Two specific aims are proposed to test the hypothesis: 1) To elucidate c-di-AMP and its receptor CabPA mediated signaling pathways that modulate the biofilm formation and other virulence properties; 2) To develop new small molecule compounds that modulate S. mutans virulence by targeting the c-di-AMP producing enzyme. The proposal would allow us to identify new signaling components and unknown dynamic interactions in c-di-AMP-mediated pathways responsible for the biofilm formation, oxidative stress, and bacterial competitiveness, and uncover potential therapeutic targets, which would facilitate the future development of new small molecule compounds that are amenable for drug discovery. The proposal tests a new hypothesis that links c-di-AMP signaling to VicR-mediated expression of a variety of virulence genes through a distinct c-di-AMP receptor, and documents non-essential nature of c-di-AMP signaling in S. mutans, and explores the translational potential using anti-virulence strategy.
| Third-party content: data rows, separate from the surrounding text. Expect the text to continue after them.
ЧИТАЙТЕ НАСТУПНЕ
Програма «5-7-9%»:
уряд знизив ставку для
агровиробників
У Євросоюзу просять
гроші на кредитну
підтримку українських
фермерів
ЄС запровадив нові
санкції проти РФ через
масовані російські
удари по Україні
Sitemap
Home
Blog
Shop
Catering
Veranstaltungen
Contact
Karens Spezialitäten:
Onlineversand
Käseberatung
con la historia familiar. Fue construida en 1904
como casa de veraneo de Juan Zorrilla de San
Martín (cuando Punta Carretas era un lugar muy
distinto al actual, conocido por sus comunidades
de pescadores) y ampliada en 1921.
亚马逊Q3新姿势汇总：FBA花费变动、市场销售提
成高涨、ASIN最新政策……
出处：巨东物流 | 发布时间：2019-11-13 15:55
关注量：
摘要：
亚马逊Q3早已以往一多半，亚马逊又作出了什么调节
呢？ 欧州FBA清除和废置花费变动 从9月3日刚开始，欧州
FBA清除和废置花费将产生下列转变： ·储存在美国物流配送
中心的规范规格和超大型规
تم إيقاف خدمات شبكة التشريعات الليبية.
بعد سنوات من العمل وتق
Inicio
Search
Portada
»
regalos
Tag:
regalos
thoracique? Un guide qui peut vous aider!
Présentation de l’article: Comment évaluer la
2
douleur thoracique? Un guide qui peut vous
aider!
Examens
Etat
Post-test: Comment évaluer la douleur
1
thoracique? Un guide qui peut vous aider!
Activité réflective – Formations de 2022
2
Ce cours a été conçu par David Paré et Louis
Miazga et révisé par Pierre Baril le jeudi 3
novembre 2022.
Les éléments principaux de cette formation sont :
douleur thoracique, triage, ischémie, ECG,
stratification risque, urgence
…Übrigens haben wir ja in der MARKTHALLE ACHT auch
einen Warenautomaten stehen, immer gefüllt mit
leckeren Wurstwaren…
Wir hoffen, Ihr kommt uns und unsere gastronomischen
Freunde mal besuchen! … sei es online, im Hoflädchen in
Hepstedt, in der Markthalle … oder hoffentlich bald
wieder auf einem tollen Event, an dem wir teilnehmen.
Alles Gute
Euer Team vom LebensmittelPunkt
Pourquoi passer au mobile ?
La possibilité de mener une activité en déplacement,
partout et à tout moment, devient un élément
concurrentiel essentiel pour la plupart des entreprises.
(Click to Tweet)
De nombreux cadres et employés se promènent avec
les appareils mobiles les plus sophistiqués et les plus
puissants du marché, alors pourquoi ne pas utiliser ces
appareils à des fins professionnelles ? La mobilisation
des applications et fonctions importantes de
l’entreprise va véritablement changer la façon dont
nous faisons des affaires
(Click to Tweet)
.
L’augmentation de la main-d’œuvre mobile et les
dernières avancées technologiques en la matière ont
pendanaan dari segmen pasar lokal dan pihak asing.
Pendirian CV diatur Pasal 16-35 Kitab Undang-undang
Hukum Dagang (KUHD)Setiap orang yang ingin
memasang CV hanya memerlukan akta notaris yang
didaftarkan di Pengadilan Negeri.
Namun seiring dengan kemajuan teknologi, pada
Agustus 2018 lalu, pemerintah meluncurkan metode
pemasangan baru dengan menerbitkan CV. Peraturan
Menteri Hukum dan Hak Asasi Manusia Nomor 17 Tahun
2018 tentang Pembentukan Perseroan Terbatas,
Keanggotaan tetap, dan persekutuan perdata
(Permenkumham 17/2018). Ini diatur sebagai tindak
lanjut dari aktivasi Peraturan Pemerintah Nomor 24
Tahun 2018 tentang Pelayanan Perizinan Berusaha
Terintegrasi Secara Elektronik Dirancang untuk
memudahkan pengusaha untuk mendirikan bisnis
Successful completion of this application will have a direct impact on public health as dental caries and other infectious conditions are widespread due to antibiotic resistance and lack of effective treatment options. Development of anti-S. mutans virulence strategy in the proposal is also relevant to devise species-specific anti-virulence strategy targeting significant pathogens such as S. aureus and S. pneumoniae, which should open a new venue to the design of new anti-infectious agents to combat microbial infection and antibiotic resistance.
An emerging bacterial second messenger c-di-AMP is not only conserved in cariogenic Streptococcus mutans but also found in significant pathogens such as Staphylococcus aureus and Streptococcus pneumoniae. Decoding mysterious networks that regulate various virulent phenotypes by this novel bacterial second messenger would empower and enable us to develop novel strategies for potential therapeutics that can prevent or treat bacterial infection beyond dental caries, and combat antibiotic resistance.